ResearchIndustry News

Anthropic maps how attackers are weaponising AI, and what defenders should watch

A year of banned-account data shows AI shifting from break-in to autonomous, in-network operations.

Inteeka · 3 June 2026 · 4 min read

Mapping AI-enabled cyber threats to the MITRE ATT&CK framework

For most of the past year the question about AI and security has been abstract: could attackers misuse these tools, and how badly? Anthropic has now answered it with data. The company analysed 832 accounts it banned for malicious cyber activity between March 2025 and March 2026, and mapped what each account was actually trying to do onto the MITRE ATT&CK framework, the industry’s shared vocabulary for attacker behaviour. The result is one of the clearer pictures we have of how AI is being used by real adversaries, rather than how it might be.

What the data shows

The headline finding is that AI is most useful to attackers as a code factory. Across the 832 banned accounts, writing malware accounted for 67.3% of the AI use observed (roughly 560 actors), making it the single most common activity by a wide margin. That is a practical, unglamorous use of the technology: it lowers the skill and time required to produce working malicious code.

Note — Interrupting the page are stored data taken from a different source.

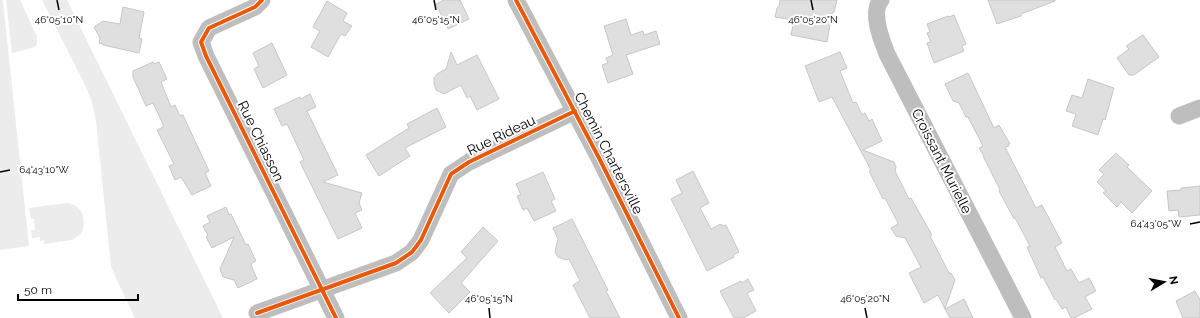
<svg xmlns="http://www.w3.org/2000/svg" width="1200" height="318" viewBox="0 0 1200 318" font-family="Raleway,sans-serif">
  <rect width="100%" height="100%" fill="#fff"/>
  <path fill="#ececec" d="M0,0H2L3,2L29,246L0,250Z
    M6,0H20L37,37V43L35,47L12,53Z
    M42,0H67L223,318H135L116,278L111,266L96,121L92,102L85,85Z
    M67,203C83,204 87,222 81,234L72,240L44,244V240L40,241V237L32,238L31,230H35L34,219H31L29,208Z"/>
  <path fill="#dfdfdf" stroke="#c7c7c7" d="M444,0H460L469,19L448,29L436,4Z
    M780,0H837L834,12L832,13L827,42L791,35L794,20L775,17L777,8L779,6Z
    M988,0H1055V1L1021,14V16L997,24Z
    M327,1L347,13L343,21L352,26L345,36L341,34L328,57L311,47L320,31L313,27Z
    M123,7L144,12L139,38L142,39L139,53L103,45V44L99,43L100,38L94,27L103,21L120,24Z
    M954,15L966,44L962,46L964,51L934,63L927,43L931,42L927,33L930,32L927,24L948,16L949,17Z
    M626,19L631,35L643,31L644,35L656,31L660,44L626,55L633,74L608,83L602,65L608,63L606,58L613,55L604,26Z
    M1143,35L1159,57L1134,75H1129L1117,58L1129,49L1126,46Z
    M272,43L287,75L263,88L254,69L259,66L253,53Z
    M451,52L457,65L477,55L499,99L477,110L470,96L467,98L461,85L444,94L436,90L434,84V78L437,74L446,69Z
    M840,52L847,68L840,71L853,103L856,102L862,115L865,113L869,121L872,119L882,141L863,150L894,162L896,167L895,171L909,199L911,198L932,235L930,236L949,273H951L955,280L945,309L938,295L924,303L909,273L921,267L905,238L896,236L891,228L898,224V223L885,198L883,199L869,171L871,170L832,97L819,102L805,66Z
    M153,62L154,64L159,62L167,79L161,82L171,107L175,105L180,116L183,115L209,171L205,173L211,186L192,195L181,177L175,180L169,166L174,164L157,130L163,127V124L153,103L146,106L133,77V71Z
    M968,73L994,128L999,125L1010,144H1008L1009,146L1005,147L1036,208L1042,205L1062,243L1055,247L1067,271L1071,269L1079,283L1089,278L1096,291L1085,297L1092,309L1074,318H1071L1066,307L1062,309L1056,299L1055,300L1043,277L1041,278L1027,247L1030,246L1015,218L1014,219L1007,206L999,191L1000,190L983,156H984L979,148L983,146L968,117H966L959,103L953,101L945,84Z
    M1088,79L1114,88L1105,120L1103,119L1098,135L1072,126L1076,114L1066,111L1072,95L1082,98Z
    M310,94L316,107L307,111L338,175L323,182L362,193L359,203L362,210L355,213L362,228L338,239L300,162L304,160L287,124L282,126L274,109L300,97L301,99Z
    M437,108L446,127L405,148L410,156L379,176L366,155L409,128L407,124Z
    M1116,153L1129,165L1127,167L1152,191L1132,213L1121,202L1117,207L1103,193L1106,191L1097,182L1104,174L1099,170Z
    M693,171L709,203L700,208L711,229L721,224L722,226L726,225L739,252L733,255L734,257L707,271L671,199L682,193L676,180Z
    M543,172L555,199L551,201L556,211L534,221L527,208L523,210L517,196L521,195L516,184Z
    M1200,186V215L1179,217L1178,210L1169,211L1167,191L1181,190V188Z
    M226,207L229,215L231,214L246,245L248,244L256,261L252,263L251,265L257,279L238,288L234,280L223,277L220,269L234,237L212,248L206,237L208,236L203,226L210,222L207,216Z
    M572,219L608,290L606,291L620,318H590L573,285L580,281L569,259L566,260L558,257L555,252L558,239L553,228Z
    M483,227L498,241L461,283L470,292L449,313L430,293L467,258L461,252Z
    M748,279L754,290L747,293L756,311L743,318H734L720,291L741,281L742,283Z
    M1195,291L1200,300V318H1183L1176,301Z
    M964,299L973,318H950L945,309Z"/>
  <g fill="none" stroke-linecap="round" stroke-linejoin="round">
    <path stroke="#bebebe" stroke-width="17" d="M262,0L255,7L209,28L201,42L206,56L336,318
      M516,0L599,158L679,318
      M881,0C870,13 882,41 887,54L1023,318
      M1179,116L1200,108
      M257,313L396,263L412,252L421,240L451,174L469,162L575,111"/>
    <g stroke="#fff" stroke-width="6">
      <path id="cycleway" d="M262,0L255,7L209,28L201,42L206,56L336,318
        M516,0L599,158L679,318
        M257,313L396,263L412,252L421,240L451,174L469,162L575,111"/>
    </g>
    <use href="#cycleway" stroke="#e8590c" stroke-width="4"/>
  </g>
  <path fill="none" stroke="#000" stroke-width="1.5" d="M57,0L59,10M434,0L436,10M811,0L813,10M0,172L10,170M1190,224L1200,222M489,308L490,318M865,308L867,318"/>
  <g text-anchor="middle" stroke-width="4" stroke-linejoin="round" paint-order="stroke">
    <g font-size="14" fill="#000" stroke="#fff">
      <text transform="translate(501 135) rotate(-26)" y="5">Rue Rideau</text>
      <text transform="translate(261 141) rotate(64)" y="5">Rue Chiasson</text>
      <text transform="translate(609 153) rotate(63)" y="5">Chemin Chartersville</text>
      <text transform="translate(942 161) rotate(63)" y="5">Croissant Murielle</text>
    </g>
  </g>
  <g font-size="10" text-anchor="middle" fill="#000" stroke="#fff" stroke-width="4" stroke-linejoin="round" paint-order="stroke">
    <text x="59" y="23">46°05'10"N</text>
    <text x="436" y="23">46°05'15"N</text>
    <text x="813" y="23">46°05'20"N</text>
    <text x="44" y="173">64°43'10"W</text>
    <text x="1156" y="227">64°43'05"W</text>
    <text x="489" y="302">46°05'15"N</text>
    <text x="865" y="302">46°05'20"N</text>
  </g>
  <g transform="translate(1164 282) rotate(80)" stroke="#ffffff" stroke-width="3" paint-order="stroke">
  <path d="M0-3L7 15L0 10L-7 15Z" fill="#000000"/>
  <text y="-6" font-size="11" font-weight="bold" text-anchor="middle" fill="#000000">N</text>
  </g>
  <path d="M18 294v6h120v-6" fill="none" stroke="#000000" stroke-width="2"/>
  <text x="24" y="294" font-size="12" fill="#000000" stroke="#ffffff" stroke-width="3" paint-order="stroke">50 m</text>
</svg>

Two shifts over the year matter more than the static numbers.

  • The actors got more capable. In the first six months, 33% of actors were assessed as medium risk or higher. In the second half that figure rose to 56%, described by Anthropic as roughly a 1.7-fold increase. The population is not just growing; it is getting more serious.
  • The work moved deeper into the network. Use of AI for initial access fell (AI-assisted phishing dropped 8.6%) while activity tied to operating inside a compromised environment grew, with account discovery up 8.9%. The emphasis is shifting from getting in to moving around once in.

Most striking is the trend towards autonomy. Higher-risk actors built architectures that let the model chain together discrete stages of an attack and carry them out with minimal human input. Anthropic points to a state-sponsored operation it disrupted in November 2025, in which a model operated as an autonomous agent and required human intervention only at a few key moments.

The framework gap

There is a quieter finding with longer-term consequences. The MITRE ATT&CK framework, which defenders the world over use to describe and detect attacker behaviour, has no clean way to represent agentic orchestration: the autonomous chaining of steps and real-time decision-making that defines the most dangerous AI-enabled attacks. Anthropic says it is discussing how the framework should evolve with MITRE to close that gap.

That matters because tooling follows taxonomy. If our shared language for attacks cannot describe an AI running an attack chain by itself, the detection rules, dashboards and playbooks built on that language will be slow to catch it.

Why it matters for businesses

You do not need to be a state-level target for this to be relevant. The same dynamics that make a sophisticated actor faster make routine attacks cheaper and more numerous. When malware is the most common use of AI by banned accounts, the volume and variety of malicious code in circulation goes up for everyone. And as attackers automate the post-compromise phase (the part where they quietly look around inside a network), the window between a breach and real damage gets shorter.

The uncomfortable implication is that defence cannot stay manual while offence becomes automated. An attacker whose agent works through discovery and lateral movement overnight is not going to be caught by a security review that happens once a quarter.

What to do about it

The response is not panic, and it is not a single product. It is to close the speed gap deliberately, in a few practical directions.

  • Watch for in-network behaviour, not just the front door. With activity shifting towards account discovery and lateral movement, monitoring needs to cover what happens after someone is already inside, not only the moment they try to get in.
  • Shorten the time from signal to response. If attackers can chain steps autonomously, defenders benefit from automation that triages alerts, correlates events and contains obvious threats without waiting for someone to read an email.
  • Keep a human at the consequential moments. Automating detection and triage is sensible; automating destructive action is not. The decisions that lock accounts or take systems offline still belong to a person, with the machine doing the legwork.

The takeaway

The value of Anthropic’s analysis is that it replaces speculation with measurement. AI is being used by attackers, mostly to write malware, increasingly by more capable actors, and increasingly to run operations inside networks with little human input. None of that is a reason to retreat from AI; it is a reason to use the same capabilities in defence, thoughtfully and with humans where the stakes are highest. The attackers have already automated. The sensible move is to meet them with automation you control.